Stored data
>>

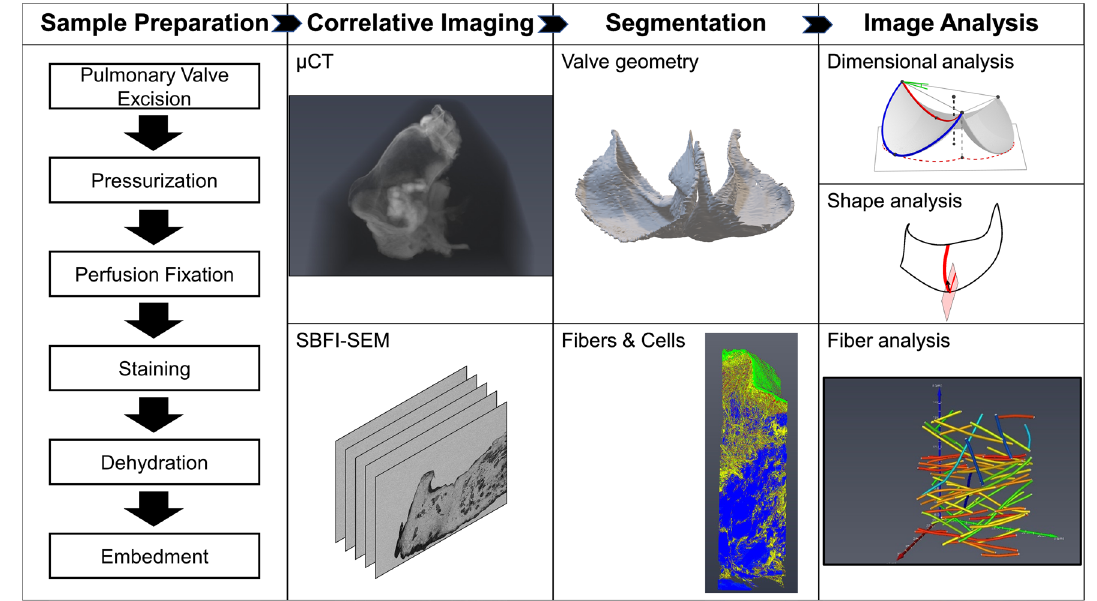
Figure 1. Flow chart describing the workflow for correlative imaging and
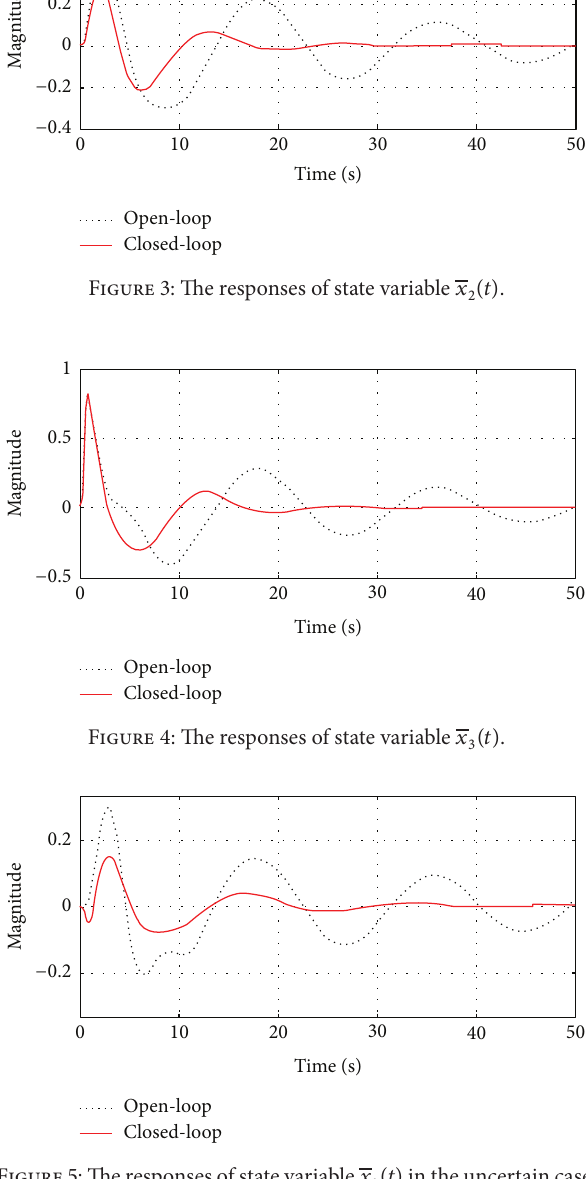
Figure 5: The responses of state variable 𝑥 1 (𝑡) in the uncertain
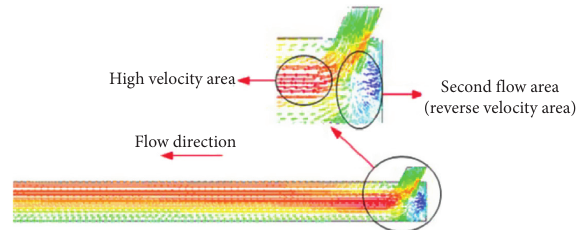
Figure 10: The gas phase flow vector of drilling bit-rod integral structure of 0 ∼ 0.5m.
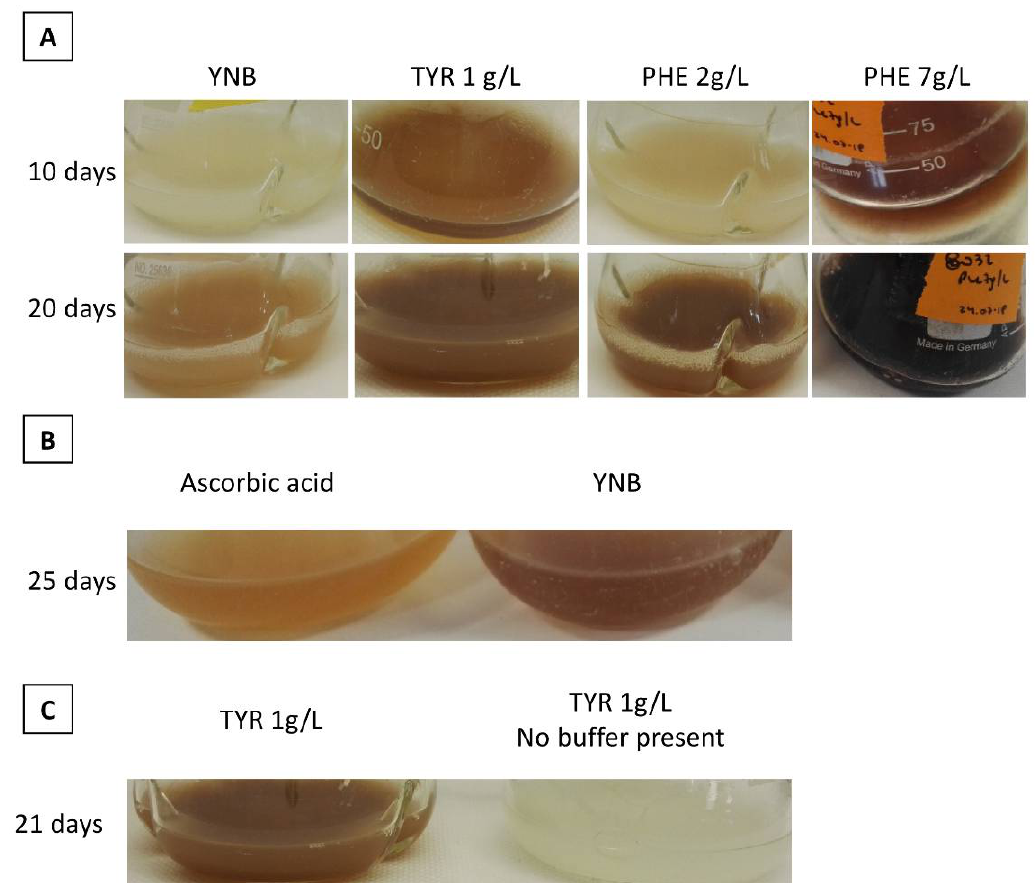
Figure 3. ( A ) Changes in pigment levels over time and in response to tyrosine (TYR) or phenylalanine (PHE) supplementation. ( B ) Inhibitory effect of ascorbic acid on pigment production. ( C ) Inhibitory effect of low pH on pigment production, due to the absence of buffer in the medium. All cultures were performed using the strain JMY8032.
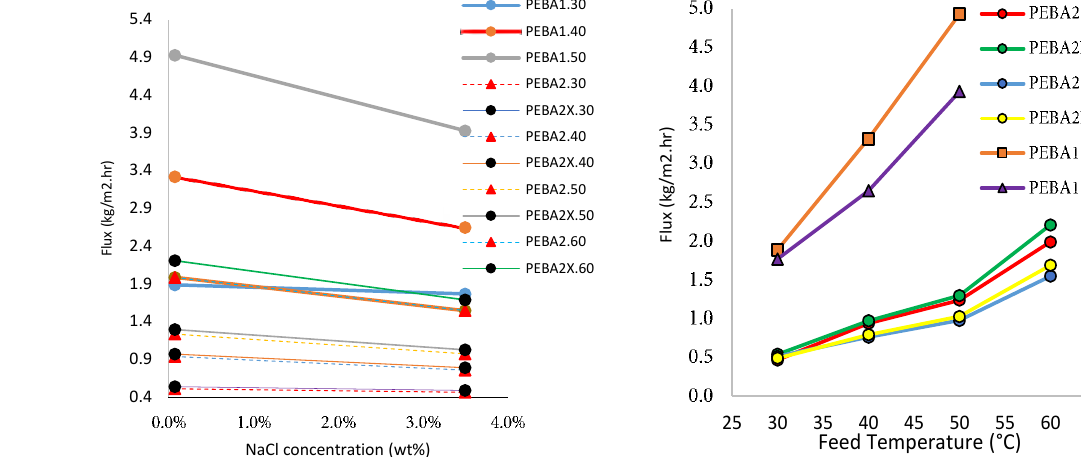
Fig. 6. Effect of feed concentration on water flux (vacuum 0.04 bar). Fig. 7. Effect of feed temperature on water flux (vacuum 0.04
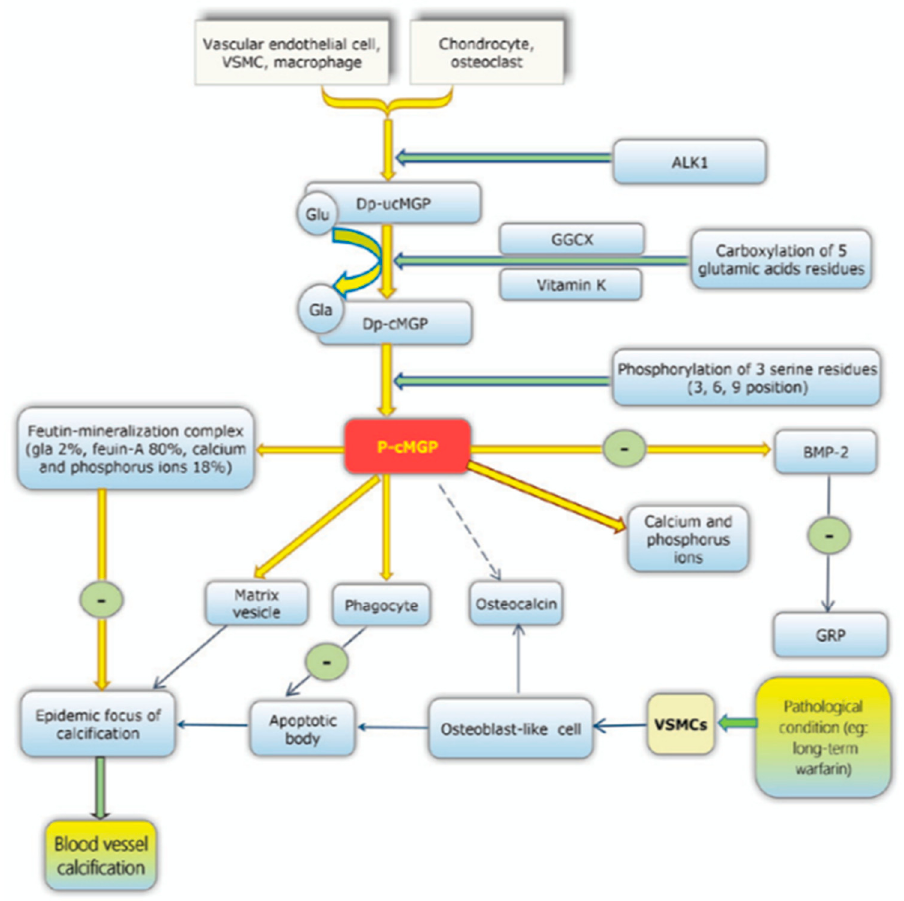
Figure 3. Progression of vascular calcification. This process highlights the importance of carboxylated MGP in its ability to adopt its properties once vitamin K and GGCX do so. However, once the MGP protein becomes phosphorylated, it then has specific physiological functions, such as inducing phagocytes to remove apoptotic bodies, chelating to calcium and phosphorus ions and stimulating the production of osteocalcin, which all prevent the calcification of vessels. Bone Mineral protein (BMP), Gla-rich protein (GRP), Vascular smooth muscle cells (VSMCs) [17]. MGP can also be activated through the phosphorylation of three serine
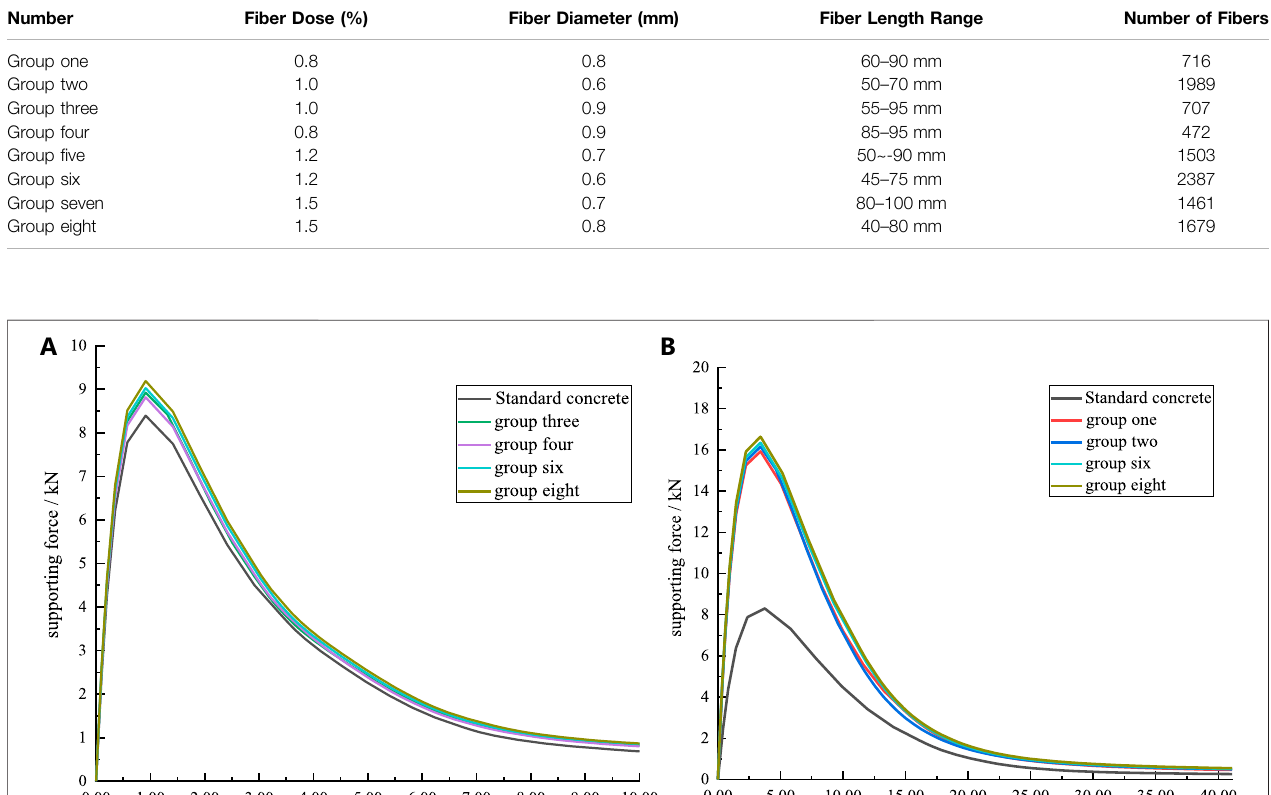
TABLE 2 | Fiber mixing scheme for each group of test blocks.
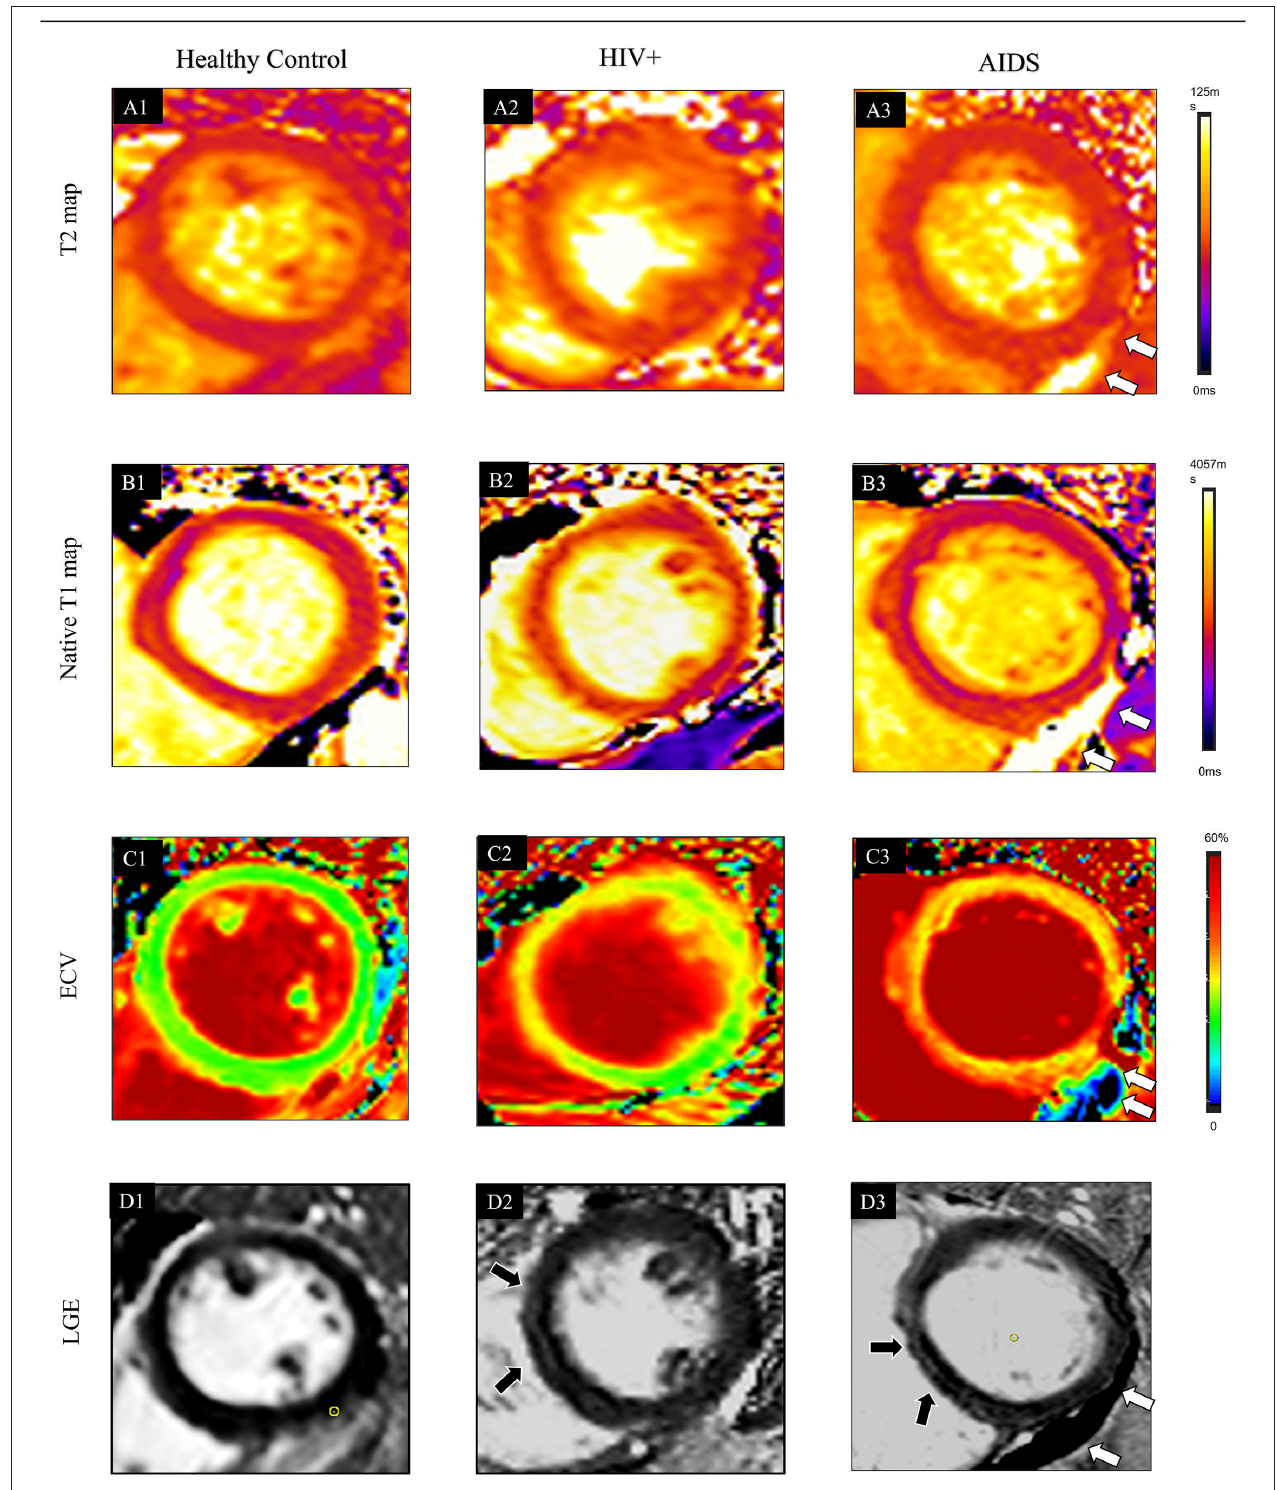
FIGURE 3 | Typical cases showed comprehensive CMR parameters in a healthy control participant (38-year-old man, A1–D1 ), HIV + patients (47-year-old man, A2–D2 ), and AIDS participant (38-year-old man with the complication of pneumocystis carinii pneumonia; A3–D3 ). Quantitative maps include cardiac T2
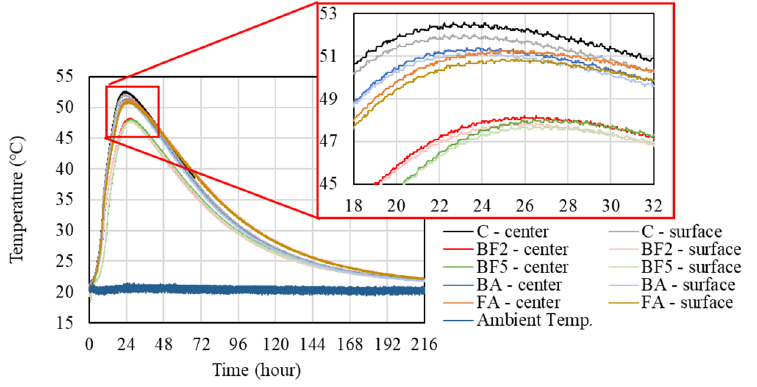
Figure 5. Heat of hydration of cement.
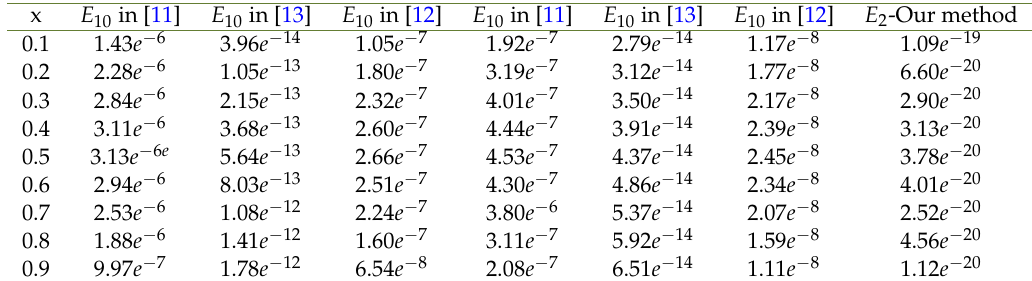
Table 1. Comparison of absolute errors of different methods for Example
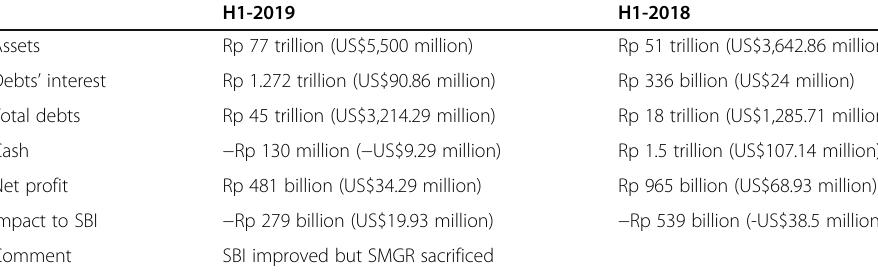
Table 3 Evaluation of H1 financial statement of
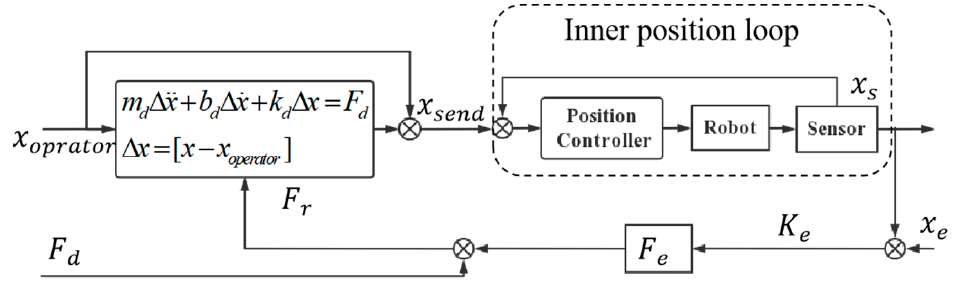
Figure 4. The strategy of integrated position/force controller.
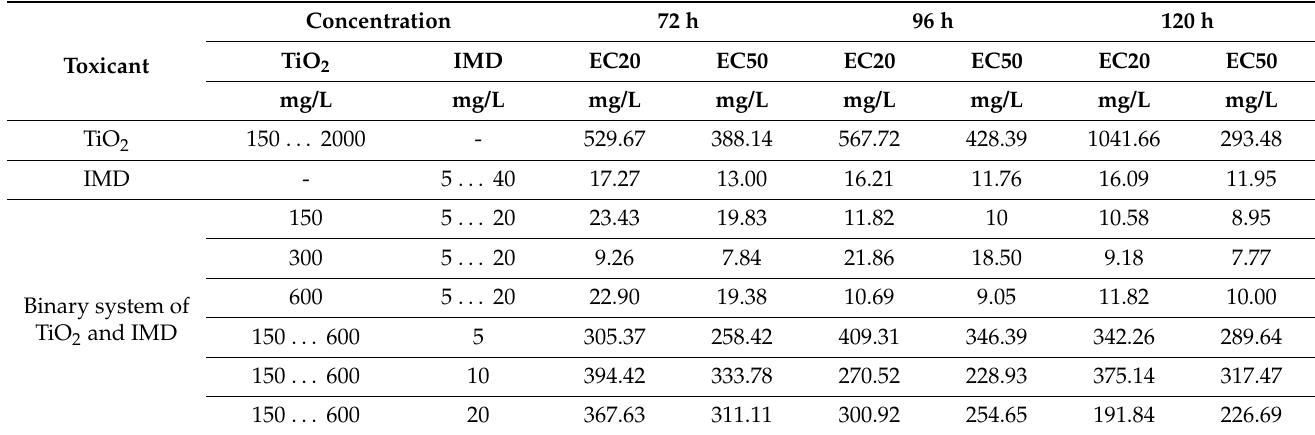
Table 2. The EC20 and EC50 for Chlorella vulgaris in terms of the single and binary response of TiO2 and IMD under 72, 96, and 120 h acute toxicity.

<<

■ What to work on: Give the lines again word for word, from the start of the records to the line holding "Figure 10: The", both included, and leave out any picture.

■ Reply to the task:
Figure 1. Flow chart describing the workflow for correlative imaging and
Figure 5: The responses of state variable 𝑥 1 (𝑡) in the uncertain
Figure 10: The gas phase flow vector of drilling bit-rod integral structure of 0 ∼ 0.5m.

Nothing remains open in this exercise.